-- Text passage follows --

# ANNs-unidirectional predict sentence score

Use GPT-2 to compute the probability of a given sentence.

[![Open In Colab](https://colab.research.google.com/assets/colab-badge.svg)](https://colab.research.google.com/github/giuliarambelli/Event_Knowledge_Model_Comparison/blob/master/ANNs-unidirectional-predict-sentence.ipynb) 

In [1]:
import os
import math
import pandas as pd

## 1. Load the dataset(s)

In [2]:
# Function load for word2word mask tasks (input files must have the first 2 columns for id and sentence)
def load_data(df):
    ids = []
    sents = []
    for index, row in df.iterrows():
        ids.append(row[0])
        if row[1][-1]!='.':
            sents.append(row[1]+' .')
        else:
            sents.append(row[1])
    return (ids, sents)

In [3]:
dtfit=pd.read_csv('datasets/DTFit_vassallo_deps.txt', sep='\t', header=None)

-- Text passage concluded --
-- Recorded data follows --

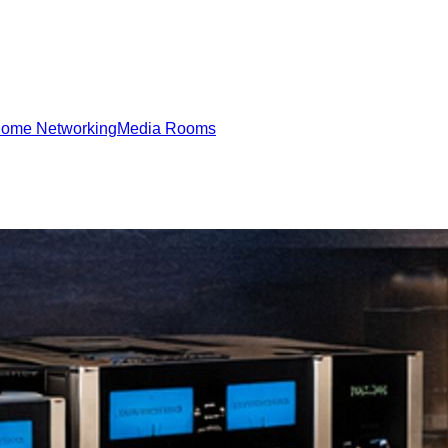
ome Networking
Media Rooms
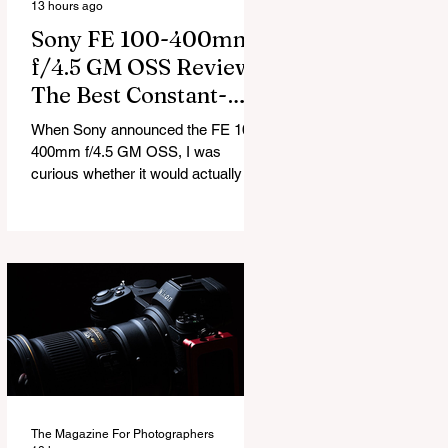
13 hours ago
Sony FE 100-400mm
f/4.5 GM OSS Review:
The Best Constant-
Aperture Telephoto
When Sony announced the FE 100-
Zoom Out There?
400mm f/4.5 GM OSS, I was
curious whether it would actually be
a meaningful upgrade or just another
refresh of an already excellent lens.
After spending the last few weeks
shooting with it, I can confidently
say this is much more than a small
update. Sony has completely
reworked the lens, introducing a
constant f/4.5 aperture, an internal
zoom design, and autofocus that’s
noticeably faster and more reliable
than before. At $4,299, it’s
The Magazine For Photographers
undoubted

-- Recorded data concluded --

◆ Task instructions ◆
(a) Duplicate a passage from the GPT-2 sentence-score notebook, beginning at the words "Use GPT-2 to" and stopping after "Load the dataset(s)".
(b) Go on with the GPT-2 sentence-score notebook from the point where it stops.
None of the saved entries are needed for what follows.

◆ Outputs in order ◆
(a)
Use GPT-2 to compute the probability of a given sentence.

[![Open In Colab](https://colab.research.google.com/assets/colab-badge.svg)](https://colab.research.google.com/github/giuliarambelli/Event_Knowledge_Model_Comparison/blob/master/ANNs-unidirectional-predict-sentence.ipynb) 

In [1]:
import os
import math
import pandas as pd

## 1. Load the dataset(s)

(b)
ev1=pd.read_csv('datasets/ev1_deps.txt', sep='\t',header=None)
new_ev=pd.read_csv('datasets/newsentences_EventsAdapt.txt', sep='\t',header=None)

In [4]:
new_ev.head()

Unnamed: 0,0,1
0,0,The raider caught the illness .
1,1,The illness caught the raider .
2,2,The illness was caught by the raider .
3,3,The raider was caught by the illness .
4,4,The marauder contracted the disease .


In [5]:
datasets = {'ev1': load_data(ev1),
            'dtfit': load_data(dtfit),
            'new-EventsAdapt': load_data(new_ev)
           }

## 2. TASK: Run Sequential word prediction (unidirectional ANNs)

In [None]:
!pip install lm-scorer
import torch, sys
import numpy as np
from lm_scorer.models.auto import AutoLMScorer as LMScorer

In [None]:
def gpt(sentences, version):
    device = "cuda:0" if torch.cuda.is_available() else "cpu"
    #scorer = LMScorer.from_pretrained("gpt2-xl", device=device)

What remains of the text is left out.